Okay, probably not tomorrow. And distilling all the info that is out there won't make you giddy, as if it were an actual distillery. Yet, somehow, somewhere, this recent money monkey business has just got to turn into moonshine.
Past reads on history show that recessions, well, happen. And that the Bull eventually is going to see red after years of being in the black. (Red not being a sign for customers to charge; the national debt is already way over what it should be.)
But with so many headlines blaring Titanic all over again, it's worth it to note that the cruise industry survived even that and has gone full steam ahead in the past decade.
But that's for the travel section to ponder; businessmen and women are hitting a wall just trying to find the day-to-day direction of Wall Street.
They Saw It Coming
The bad-news bears are in a league of their own: The experts of the past often try to cover their 'hinds with a 20/20 hindsight for which nobody's yet invented glasses. Everyone seemingly saw it coming -- but, for some reason, no one wanted to talk about it.
(An exception being Philly's Jim Cramer, of CNBC fame, who warned, when Bear Stearns' market lived up to its name, that it was just the beginning for the downturn -- which may explain why people turn to him and his "Mad Money.")

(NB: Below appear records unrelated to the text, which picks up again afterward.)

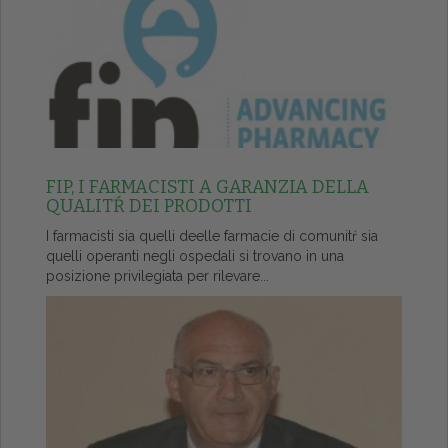
FIP, I FARMACISTI A GARANZIA DELLA
QUALITŔ DEI PRODOTTI
I farmacisti sia quelli deelle farmacie di comunitŕ sia
quelli operanti negli ospedali si trovano in una
posizione privilegiata per rilevare...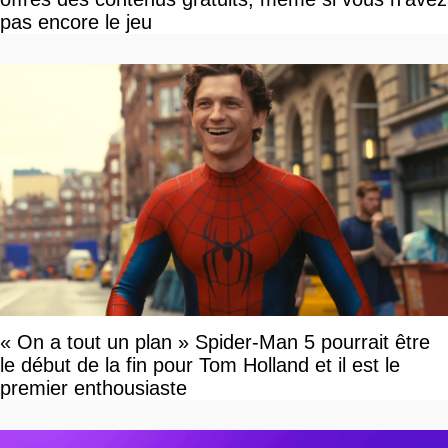
pas encore le jeu
« On a tout un plan » Spider-Man 5 pourrait être
le début de la fin pour Tom Holland et il est le
premier enthousiaste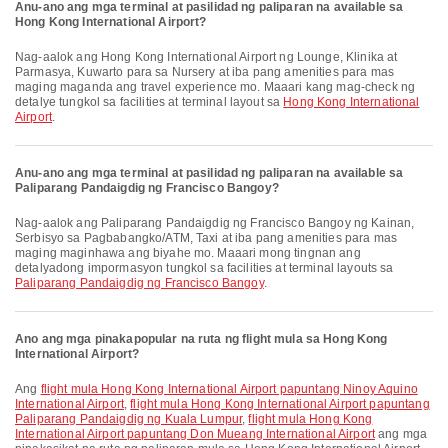
Anu-ano ang mga terminal at pasilidad ng paliparan na available sa
Hong Kong International Airport?
Nag-aalok ang Hong Kong International Airport ng Lounge, Klinika at
Parmasya, Kuwarto para sa Nursery at iba pang amenities para mas
maging maganda ang travel experience mo. Maaari kang mag-check ng
detalye tungkol sa facilities at terminal layout sa
Hong Kong International
Airport
.
Anu-ano ang mga terminal at pasilidad ng paliparan na available sa
Paliparang Pandaigdig ng Francisco Bangoy?
Nag-aalok ang Paliparang Pandaigdig ng Francisco Bangoy ng Kainan,
Serbisyo sa Pagbabangko/ATM, Taxi at iba pang amenities para mas
maging maginhawa ang biyahe mo. Maaari mong tingnan ang
detalyadong impormasyon tungkol sa facilities at terminal layouts sa
Paliparang Pandaigdig ng Francisco Bangoy
.
Ano ang mga pinakapopular na ruta ng flight mula sa Hong Kong
International Airport?
Ang
flight mula Hong Kong International Airport papuntang Ninoy Aquino
International Airport
,
flight mula Hong Kong International Airport papuntang
Paliparang Pandaigdig ng Kuala Lumpur
,
flight mula Hong Kong
International Airport papuntang Don Mueang International Airport
ang mga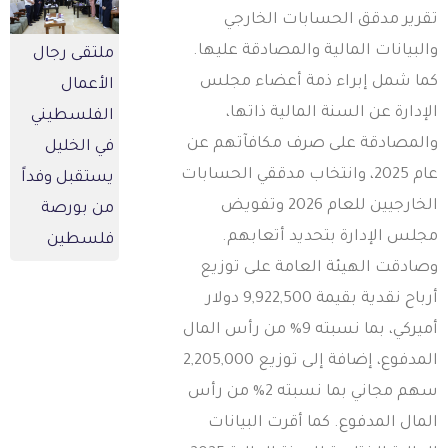
قرير مدقق الحسابات الخارجي
البيانات المالية والمصادقة عليها.
ملتقى رجال
ما شمل إبراء ذمة أعضاء مجلس
الأعمال
لإدارة عن السنة المالية ذاتها،
الفلسطيني
المصادقة على صرف مكافآتهم عن
في الخليل
عام 2025، وانتخاب مدققي الحسابات
يستقبل وفداً
الخارجيين للعام 2026 وتفويض
من بورصة
جلس الإدارة بتحديد أتعابهم.
فلسطين
صادقت الهيئة العامة على توزيع
أرباح نقدية بقيمة 9,922,500 دولار
أميركي، بما نسبته 9% من رأس المال
المدفوع، إضافة إلى توزيع 2,205,000
سهم مجاني بما نسبته 2% من رأس
لمال المدفوع. كما أقرت البيانات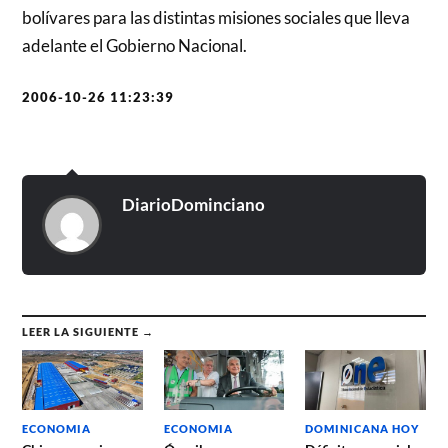
bolívares para las distintas misiones sociales que lleva
adelante el Gobierno Nacional.
2006-10-26 11:23:39
DiarioDominciano
LEER LA SIGUIENTE →
ECONOMIA
ECONOMIA
DOMINICANA HOY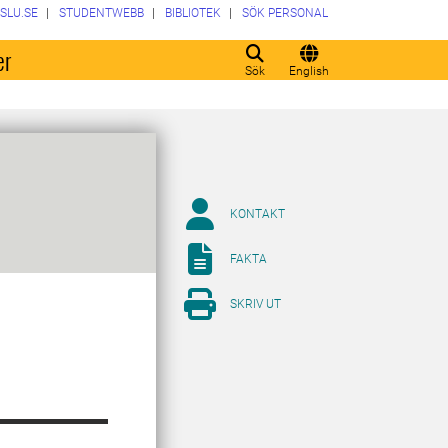
SLU.SE
STUDENTWEBB
BIBLIOTEK
SÖK PERSONAL
er
Sök
English
KONTAKT
FAKTA
SKRIV UT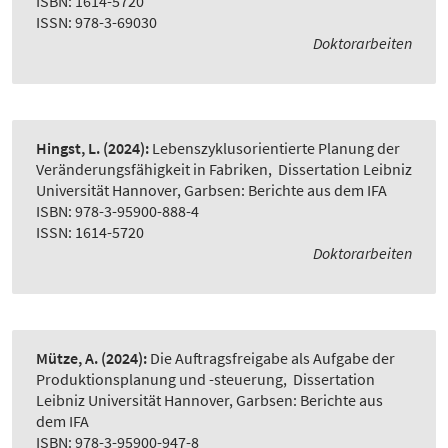
ISBN: 1614-5720
ISSN: 978-3-69030
Doktorarbeiten
Hingst, L.
(2024):
Lebenszyklusorientierte Planung der
Veränderungsfähigkeit in Fabriken
,
Dissertation Leibniz
Universität Hannover, Garbsen: Berichte aus dem IFA
ISBN: 978-3-95900-888-4
ISSN: 1614-5720
Doktorarbeiten
Mütze, A.
(2024):
Die Auftragsfreigabe als Aufgabe der
Produktionsplanung und -steuerung
,
Dissertation
Leibniz Universität Hannover, Garbsen: Berichte aus
dem IFA
ISBN: 978-3-95900-947-8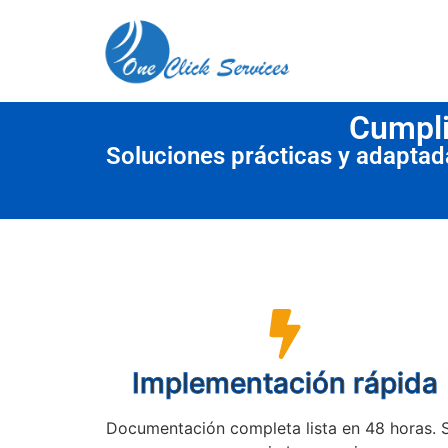
contenido
Cumpli
Soluciones prácticas y adapta
Implementación rápida
Documentación completa lista en 48 horas. 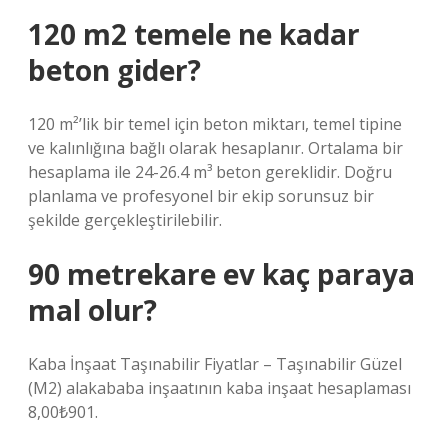
120 m2 temele ne kadar
beton gider?
120 m²’lik bir temel için beton miktarı, temel tipine
ve kalınlığına bağlı olarak hesaplanır. Ortalama bir
hesaplama ile 24-26.4 m³ beton gereklidir. Doğru
planlama ve profesyonel bir ekip sorunsuz bir
şekilde gerçekleştirilebilir.
90 metrekare ev kaç paraya
mal olur?
Kaba İnşaat Taşınabilir Fiyatlar – Taşınabilir Güzel
(M2) alakababa inşaatının kaba inşaat hesaplaması
8,00₺901.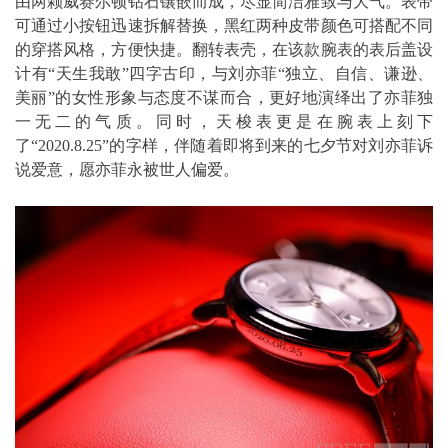
由两颗威赛尔顿钻石镶嵌而成，尽显简洁雅致与大气。表带
可通过小按钮迅速拆解替换，黑红两种皮带颜色可搭配不同
的穿搭风格，方便快捷。翻转表壳，在该款腕表的表后盖设
计有“天生我敢”四字古印，与刘亦菲“独立、自信、谦逊、
美丽”的女性形象与态度不谋而合，更好地演绎出了亦菲独
一无二的气质。同时，天梭表更是在腕表上刻下
了“2020.8.25”的字样，伴随着即将到来的七夕节对刘亦菲诉
说爱意，愿亦菲永被世人偏爱。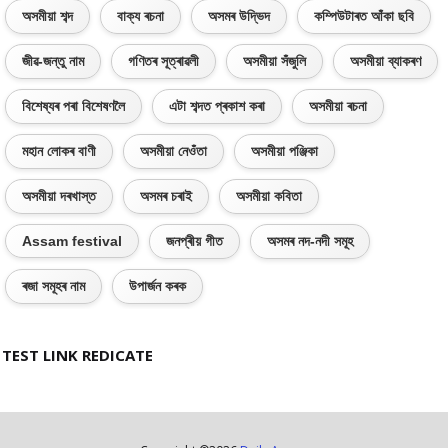
অসমীয়া শব্দ
বাক্য ৰচনা
অসমৰ উদ্ভিদ
কম্পিউটাৰত আঁকা ছবি
জীৱ-জন্তু নাম
গণিতৰ সূত্ৰাৱলী
অসমীয়া সঁজুলি
অসমীয়া ব্যাকৰণ
বিশেষ্যৰ পৰা বিশেষণলৈ
এটা শব্দত প্ৰকাশ কৰা
অসমীয়া ৰচনা
মহান লোকৰ বাণী
অসমীয়া নেওঁতা
অসমীয়া পঞ্জিকা
অসমীয়া দৰখাস্ত
অসমৰ চৰাই
অসমীয়া কবিতা
Assam festival
জনপ্ৰীয় গীত
অসমৰ নদ-নদী সমূহ
ৰজা সমূহৰ নাম
উপাৰ্জন কৰক
TEST LINK REDICATE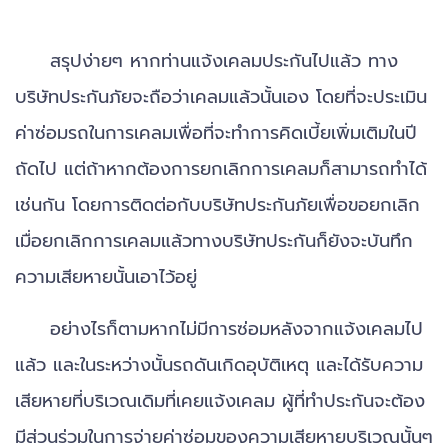
สรุปง่ายๆ หากท่านแจ้งเคลมประกันไปแล้ว ทาง
บริษัทประกันภัยจะถือว่าเคลมแล้วนั้นเอง โดยที่จะประเมิน
ค่าซ่อมรถในการเคลมเพื่อที่จะทำการคิดเบี้ยเพิ่มเติมในปี
ถัดไป แต่ถ้าหากต้องการยกเลิกการเคลมก็สามารถทำได้
เช่นกัน โดยการติดต่อกับบริษัทประกันภัยเพื่อขอยกเลิก
เมื่อยกเลิกการเคลมแล้วทางบริษัทประกันก็ยังจะบันทึก
ความเสียหายนั้นเอาไว้อยู่
อย่างไรก็ตามหากไม่มีการซ่อมหลังจากแจ้งเคลมไป
แล้ว และในระหว่างนั้นรถดันเกิดอุบัติเหตุ และได้รับความ
เสียหายที่บริเวณเดิมที่เคยแจ้งเคลม ผู้ที่ทำประกันจะต้อง
มีส่วนร่วมในการจ่ายค่าซ่อมของความเสียหายบริเวณนั้นๆ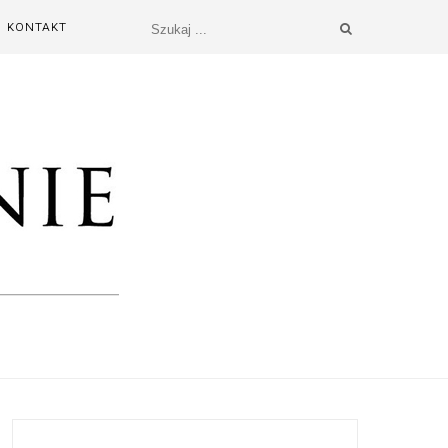
KONTAKT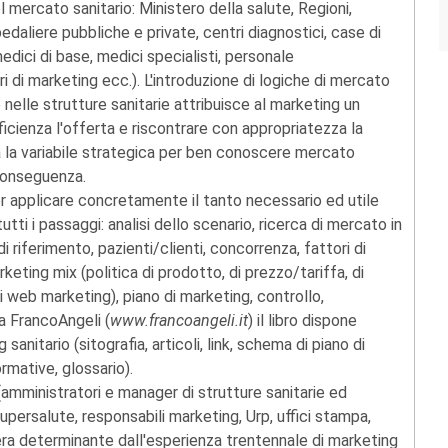
l mercato sanitario: Ministero della salute, Regioni,
pedaliere pubbliche e private, centri diagnostici, case di
medici di base, medici specialisti, personale
ri di marketing ecc.). L'introduzione di logiche di mercato
 nelle strutture sanitarie attribuisce al marketing un
ficienza l'offerta e riscontrare con appropriatezza la
ta la variabile strategica per ben conoscere mercato
 conseguenza.
 per applicare concretamente il tanto necessario ed utile
ti i passaggi: analisi dello scenario, ricerca di mercato in
di riferimento, pazienti/clienti, concorrenza, fattori di
ting mix (politica di prodotto, di prezzo/tariffa, di
i web marketing), piano di marketing, controllo,
a FrancoAngeli (
www.francoangeli.it
) il libro dispone
 sanitario (sitografia, articoli, link, schema di piano di
rmative, glossario).
ri (amministratori e manager di strutture sanitarie ed
supersalute, responsabili marketing, Urp, uffici stampa,
iera determinante dall'esperienza trentennale di marketing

More maddening is when the government leaders get it wrong; on a recent "O'Reilly Factor," when host Bill O'Reilly attempted to corner U.S. Rep. Barney Frank, Financial Services Committee chair of the House of Representatives, on his failed oversight of Freddie and Fannie, viewers could be forgiven if it seemed that Frank was anything but, considering the two F words as wayward children at whom he once wagged his finger. The wag was caught, however, when it was pointed out that Frank not that long ago said Freddie and Fannie were on the right path to solvency.
Instead, they had a bad case of Mac attack.
What does it all mean? It means that experts can be wrong, gloom is doom, but maybe not forever, which is a kindly reminder for those who consider putting their money in their mattress.
If they're going to do that, a warning: Make sure the mattress is flame-retardant, because when it comes to the money game, as headlines and home sales show, it's always easy to get burned.